In Estonia, President Toomas Henrik Ilves said in an interview with Lithuanian Television that the project has hit stumbling blocks but that Estonia was still interested in the project.
"At present the most rational decision would be to participate in the Ignalina project, but if it isn't progressing then we can't sit around and wait," Ilves said. 
He reiterated that Eesti Energia (Estonian Energy) is the arbiter about whether Estonia should participate. "If [the company] considers that the project is worth it, then Estonia will support it. If it decides that the project is a bad one, then we'll have to reconsider the deal," the president said.

And the Lithuanians have yet to even encounter the most challenging aspects about nuclear power plants: building them. The Reuters news agency reported last week that Finland's fifth nuclear power plant is two years behind schedule and 50 percent over budget 's and this is a country known for its efficiency in both business and governance.
There are currently some 440 nuclear reactors operating around the world, and with a new slew of orders expected, costs are going to soar. A few countries are likely to lose their appetite for cheap nuclear energy due to its enormous start-up costs and eventually may cancel plans.

"We can expect some nuclear reactors to be built but not the numbers that are predicted," Frank Barnaby, a consultant at the Oxford Research Group, was quoted as saying in a recent article.
The Baltics, of course, are a special case and are dead-set on having a new reactor as a guarantee against fickle Russia, which has shown that it is an unreliable supplier.
But whether the Balts and Poles will pay $2 billion for 1,000 megawatts of output or, say, $2.5 or even $3 billion remains to be seen.
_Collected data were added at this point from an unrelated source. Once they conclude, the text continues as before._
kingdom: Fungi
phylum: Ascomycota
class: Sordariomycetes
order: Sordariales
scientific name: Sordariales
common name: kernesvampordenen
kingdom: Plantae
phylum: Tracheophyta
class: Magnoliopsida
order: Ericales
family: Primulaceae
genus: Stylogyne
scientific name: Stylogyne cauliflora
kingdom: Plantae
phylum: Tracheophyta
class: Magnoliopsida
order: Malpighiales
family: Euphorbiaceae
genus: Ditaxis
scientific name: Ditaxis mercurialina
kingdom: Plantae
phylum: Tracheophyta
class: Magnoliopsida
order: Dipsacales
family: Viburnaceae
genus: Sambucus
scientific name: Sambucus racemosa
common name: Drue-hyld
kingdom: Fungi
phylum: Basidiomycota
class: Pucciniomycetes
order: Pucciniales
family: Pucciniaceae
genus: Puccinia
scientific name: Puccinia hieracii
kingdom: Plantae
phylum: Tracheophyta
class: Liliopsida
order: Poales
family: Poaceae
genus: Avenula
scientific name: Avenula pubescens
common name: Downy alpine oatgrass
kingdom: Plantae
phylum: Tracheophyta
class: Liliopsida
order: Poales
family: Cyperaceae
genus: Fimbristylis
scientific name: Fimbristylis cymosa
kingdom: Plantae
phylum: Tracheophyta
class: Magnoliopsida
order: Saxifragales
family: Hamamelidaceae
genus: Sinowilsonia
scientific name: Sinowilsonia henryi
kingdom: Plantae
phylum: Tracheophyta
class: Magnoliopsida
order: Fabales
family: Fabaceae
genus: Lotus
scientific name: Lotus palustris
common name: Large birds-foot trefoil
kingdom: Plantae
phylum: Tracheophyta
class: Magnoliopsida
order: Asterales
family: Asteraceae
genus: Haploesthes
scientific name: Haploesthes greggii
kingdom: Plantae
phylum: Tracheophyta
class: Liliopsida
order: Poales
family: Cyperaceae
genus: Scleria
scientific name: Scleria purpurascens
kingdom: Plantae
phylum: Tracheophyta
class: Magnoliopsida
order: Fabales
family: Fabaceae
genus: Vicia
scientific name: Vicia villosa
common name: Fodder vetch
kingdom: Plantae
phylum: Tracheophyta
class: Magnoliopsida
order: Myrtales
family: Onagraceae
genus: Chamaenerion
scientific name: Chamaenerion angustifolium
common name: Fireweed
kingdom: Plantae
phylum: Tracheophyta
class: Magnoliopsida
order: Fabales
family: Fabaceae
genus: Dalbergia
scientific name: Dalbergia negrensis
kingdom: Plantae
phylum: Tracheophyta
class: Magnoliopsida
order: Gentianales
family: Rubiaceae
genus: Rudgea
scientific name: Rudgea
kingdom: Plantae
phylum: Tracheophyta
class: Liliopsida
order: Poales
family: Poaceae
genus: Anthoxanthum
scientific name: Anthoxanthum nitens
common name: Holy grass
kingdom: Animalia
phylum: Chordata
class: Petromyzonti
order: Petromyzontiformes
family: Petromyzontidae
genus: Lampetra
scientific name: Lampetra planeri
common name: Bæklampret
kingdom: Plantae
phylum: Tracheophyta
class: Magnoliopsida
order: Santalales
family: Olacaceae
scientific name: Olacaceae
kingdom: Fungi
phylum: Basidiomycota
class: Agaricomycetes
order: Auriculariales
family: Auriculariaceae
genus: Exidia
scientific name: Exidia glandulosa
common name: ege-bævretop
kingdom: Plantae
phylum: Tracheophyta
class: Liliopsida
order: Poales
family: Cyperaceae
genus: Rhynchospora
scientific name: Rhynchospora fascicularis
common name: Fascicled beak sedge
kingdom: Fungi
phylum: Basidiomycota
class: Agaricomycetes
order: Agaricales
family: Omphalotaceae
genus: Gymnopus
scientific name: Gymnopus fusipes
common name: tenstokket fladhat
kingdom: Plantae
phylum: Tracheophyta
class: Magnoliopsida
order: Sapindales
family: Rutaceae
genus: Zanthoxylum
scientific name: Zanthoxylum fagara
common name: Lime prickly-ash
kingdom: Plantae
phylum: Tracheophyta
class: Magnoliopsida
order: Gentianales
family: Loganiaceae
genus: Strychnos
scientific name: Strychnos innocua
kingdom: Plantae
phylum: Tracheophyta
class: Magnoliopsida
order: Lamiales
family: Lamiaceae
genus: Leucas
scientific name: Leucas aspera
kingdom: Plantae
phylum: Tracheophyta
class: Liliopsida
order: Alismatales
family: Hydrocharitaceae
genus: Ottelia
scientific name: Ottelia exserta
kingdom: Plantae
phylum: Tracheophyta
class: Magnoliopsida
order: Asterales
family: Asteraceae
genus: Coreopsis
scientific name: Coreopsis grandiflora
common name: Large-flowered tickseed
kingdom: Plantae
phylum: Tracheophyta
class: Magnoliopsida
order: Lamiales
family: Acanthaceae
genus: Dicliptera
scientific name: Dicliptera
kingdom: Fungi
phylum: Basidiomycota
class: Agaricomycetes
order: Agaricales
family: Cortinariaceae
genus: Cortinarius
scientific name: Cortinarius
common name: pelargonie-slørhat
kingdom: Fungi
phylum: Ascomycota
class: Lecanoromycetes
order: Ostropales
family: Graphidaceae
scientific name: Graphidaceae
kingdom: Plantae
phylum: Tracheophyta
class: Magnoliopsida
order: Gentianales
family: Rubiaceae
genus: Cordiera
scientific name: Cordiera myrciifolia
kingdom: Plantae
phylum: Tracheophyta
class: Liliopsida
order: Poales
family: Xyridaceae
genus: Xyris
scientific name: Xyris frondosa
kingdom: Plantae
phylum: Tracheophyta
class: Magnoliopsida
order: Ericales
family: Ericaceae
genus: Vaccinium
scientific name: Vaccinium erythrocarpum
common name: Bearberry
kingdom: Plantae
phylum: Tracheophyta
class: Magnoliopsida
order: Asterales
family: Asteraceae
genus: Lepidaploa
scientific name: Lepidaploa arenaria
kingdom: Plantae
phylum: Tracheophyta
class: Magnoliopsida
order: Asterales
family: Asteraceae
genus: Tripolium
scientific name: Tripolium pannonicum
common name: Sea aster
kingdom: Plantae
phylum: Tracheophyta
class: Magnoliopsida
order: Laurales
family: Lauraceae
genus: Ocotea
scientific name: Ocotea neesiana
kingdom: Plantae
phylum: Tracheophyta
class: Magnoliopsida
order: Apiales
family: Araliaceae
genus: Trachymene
Though no final decision has been made, Lithuania hopes to build two reactors with a total output of 3,200 's 3,400 megawatts. This could prove a huge financial challenge for the plants owners.
The 1,300 megawatt reactor currently operating in Lithuania is slated to close on Dec. 31, 2009 as part of the country's pre-accession agreement with the European Union.
Another reactor of the same size closed on Dec. 31, 2004.
Lithuanian officials are hoping to convince the European Commission to extend the life of the second reactor, but it is unclear whether Brussels will want to establish the precedent of leniency on the issue, particularly given the sheer size of EU taxpayer money spent to decommission Ignalina.
In 2001-2003, the EU granted 828 million litas (240 million euros) for preparatory work to close the first unit. It then approved 1.1 billion litas in assistance for the 2004-2006 period and another 2.8 billion litas in 2007-2013.